Quella Grecia che non merita l'euro
Di Ernesto Vergani
I sospetti dovevano già esserci nel novembre del 2004 quando l'allora ministro delle finanze ellenico, George Alogoskoufis, ammise che tutti i parametri di budget per entrare nell'euro nel 2001 erano stati truccati.
Già allora doveva essere chiaro che, come in amore, è sorprendente non tanto che uno dei due menta, quanto che l'ingannato non potrà più credere. Più in generale la Grecia era stata fatta troppo frettolosamente aderire all'euro.
Uno Stato che non è in grado di raccogliere le tasse, dove 6 milioni di persone su 11 non presentano dichiarazioni dei redditi, dove gli armatori sono per legge costituzionale esenti dai profitti realizzati all'estero, è uno Stato insostenibile.
Nonostante ciò, come in una casa in cui un fratello è in difficoltà, si è deciso di aiutare la Grecia. Il patto era che il fratello cambiasse vita, che facesse le riforme strutturali. E per questo Ue, Bce e Fondo monetario internazionale hanno finanziato la Grecia. Il credito della sola Italia è di oltre 40 miliardi.

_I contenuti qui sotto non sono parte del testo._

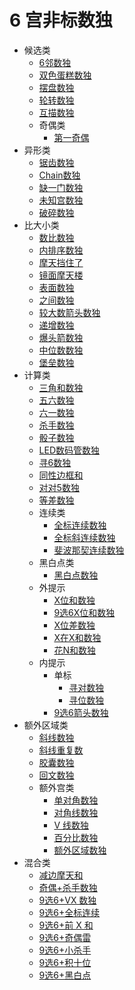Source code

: # 6 宫非标数独

* 候选类
    * [6邻数独](候选类/6邻数独.md)
    * [双色蛋糕数独](候选类/双色蛋糕数独.md)
    * [摆盘数独](候选类/摆盘数独.md)
    * [轮转数独](候选类/轮转数独.md)
    * [互描数独](候选类/互描数独.md)
    * 奇偶类
       * [第一奇偶](候选类/奇偶类/第一奇偶.md)
* 异形类
    * [锯齿数独](异形类/锯齿数独.md)
    * [Chain数独](异形类/Chain数独.md)
    * [缺一门数独](异形类/缺一门数独.md)
    * [未知宫数独](异形类/未知宫数独.md)
    * [破碎数独](异形类/破碎数独.md)
* 比大小类
    * [数比数独](比大小类/数比数独.md)
    * [内排序数独](比大小类/内排序数独.md)
    * [摩天挡住了](比大小类/摩天挡住了.md)
    * [镜面摩天楼](比大小类/镜面摩天楼.md)
    * [表面数独](比大小类/表面数独.md)
    * [之间数独](比大小类/之间数独.md)
    * [较大数箭头数独](比大小类/较大数箭头数独.md)
    * [递增数独](比大小类/递增数独.md)
    * [爆头箭数独](比大小类/爆头箭数独.md)
    * [中位数数独](比大小类/中位数数独.md)
    * [堡垒数独](比大小类/堡垒数独.md)
* 计算类
    * [三角和数独](计算类/三角和数独.md)
    * [五六数独](计算类/五六数独.md)
    * [六一数独](计算类/六一数独.md)
    * [杀手数独](计算类/杀手数独.md)
    * [骰子数独](计算类/骰子数独.md)
    * [LED数码管数独](计算类/LED数码管数独.md)
    * [寻6数独](计算类/寻6数独.md)
    * [同性边框和](计算类/同性边框和.md)
    * [对对5数独](计算类/对对5数独.md)
    * [等差数独](计算类/等差数独.md)
    * 连续类
        * [全标连续数独](计算类/连续类/全标连续数独.md)
        * [全标斜连续数独](计算类/连续类/全标斜连续数独.md)
        * [斐波那契连续数独](计算类/连续类/斐波那契连续数独.md)
    * 黑白点类
        * [黑白点数独](计算类/黑白点类/黑白点数独.md)
    * 外提示
        * [X位和数独](计算类/外提示/X位和数独.md)
        * [9选6X位和数独](计算类/外提示/9选6X位和数独.md)
        * [X位差数独](计算类/外提示/X位差数独.md)
        * [X在X和数独](计算类/外提示/X在X和数独.md)
        * [花N和数独](计算类/外提示/花N和数独.md)
    * 内提示
        * 单标
            * [寻对数独](计算类/内提示/单标/寻对数独.md)
            * [寻位数独](计算类/内提示/单标/寻位数独.md)
        * [9选6箭头数独](计算类/内提示/9选6箭头数独.md)
* 额外区域类
    * [斜线数独](额外区域类/斜线数独.md)
    * [斜线重复数](额外区域类/斜线重复数.md)
    * [胶囊数独](额外区域类/胶囊数独.md)
    * [回文数独](额外区域类/回文数独.md)
    * 额外宫类
        * [单对角数独](额外区域类/额外宫类/单对角数独.md)
        * [对角线数独](额外区域类/额外宫类/对角线数独.md)
        * [V 线数独](额外区域类/额外宫类/V线数独.md)
        * [百分比数独](额外区域类/额外宫类/百分比数独.md)
        * [额外区域数独](额外区域类/额外宫类/额外区域数独.md)
* 混合类
  * [减边摩天和](混合类/减边摩天和.md)
  * [奇偶+杀手数独](混合类/奇偶+杀手数独.md)
  * [9选6+VX 数独](混合类/9选6+VX数独.md)
  * [9选6+全标连续](混合类/9选6+全标连续.md)
  * [9选6+前 X 和](混合类/9选6+前X和.md)
  * [9选6+奇偶雷](混合类/9选6+奇偶雷.md)
  * [9选6+小杀手](混合类/9选6+小杀手.md)
  * [9选6+积十位](混合类/9选6+积十位.md)
  * [9选6+黑白点](混合类/9选6+黑白点.md)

Il governo di Antonis Samaras si stava comportando da fratello che aveva deciso di stare nell'euro nell'unico modo possibile, quello del rispetto delle regole. Dopo cinque anni in cui il pil era sceso del 25%, il pil a gennaio 2014 segnava un +0,6 e le previsioni del 2015 un +2,9%.
Uscire dall' austerity è un processo lungo e doloroso. I benefici per il popolo arrivano tardi. Con l'affermazione di Syriza alle elezioni anticipate di gennaio e l'incarico di governo ad Alexis Tsipras (di formazione comunista) il fratello greco ha iniziato a non rispettare le regole, si rifiuta di restituire i soldi che gli erano stati prestati.
La Grecia non vuole innalzare l'età pensionabile a 67 anni, cosa che faranno a breve Paesi Bassi, Regno Unito, Germania (in Usa si discute di portarla a 70 anni), alzare l'Iva al 22%, tagliare le spese militari, in proporzione le più alte in Europa, vuole riassumere 15mila dipendenti pubblici.
Ora Alexis Tsipras ha unilateralmente deciso di non rimborsare il prestito. Per giunta giocando un'ultima pessima carta: il referendum di domenica pro o contro l'austerity (lui voterà no). Una scelta dilazionatoria e pilatesca. Il popolo greco lo ha nominato e lui e il suo governo, dovevano, responsabilmente, decidere.
La libertà di ciascuno finisce dove inizia quella degli altri. La Grecia e i greci possono fare ciò che vogliono, ma non distruggere l'Europa e la visione di tutti quegli europei che credono nei futuri Stati Uniti d'Europa.